• [DATA RECORDS]:
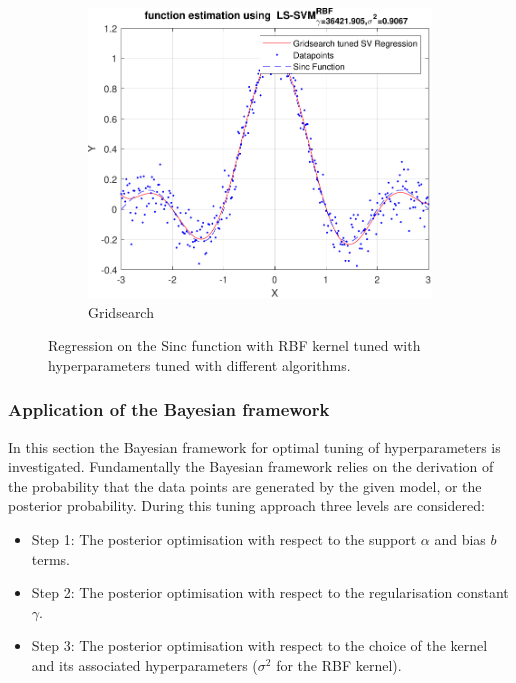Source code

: \documentclass{article}
\begin{document}
\begin{figure}[h]
\begin{subfigure}[b]{0.4\textwidth}
                     \includegraphics[width=\textwidth]{Assignment 2/figures/1_2/rbf_tuning_results_grid.pdf}
                     \caption{Gridsearch}
                     \label{fig:regression_grisearch_tuned}
                 \end{subfigure}
                 \hspace{0.05\textwidth}
                \caption{Regression on the Sinc function with RBF kernel tuned with hyperparameters tuned with different algorithms.}
                \label{fig:smooth}
            \end{figure}
            
        \subsubsection{Application of the Bayesian framework}
        In this section the Bayesian framework for optimal tuning of hyperparameters is investigated. Fundamentally the Bayesian framework relies on the derivation of the probability that the data points are generated by the given model, or the posterior probability. During this tuning approach three levels are considered: 
        
        \begin{itemize}
            \item Step 1: The posterior optimisation with respect to the support $\alpha$ and bias $b$ terms.
            \item Step 2: The posterior optimisation with respect to the regularisation constant $\gamma$.
            \item Step 3: The posterior optimisation with respect to the choice of the kernel and its associated hyperparameters ($\sigma^2$ for the RBF kernel).
        \end{itemize}
        
\end{document}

• [REQUEST]: Pull every line containing the word "subfigure" out of the material and copy it.

• [ANSWER SECTION]:
\begin{subfigure}[b]{0.4\textwidth}
                 \end{subfigure}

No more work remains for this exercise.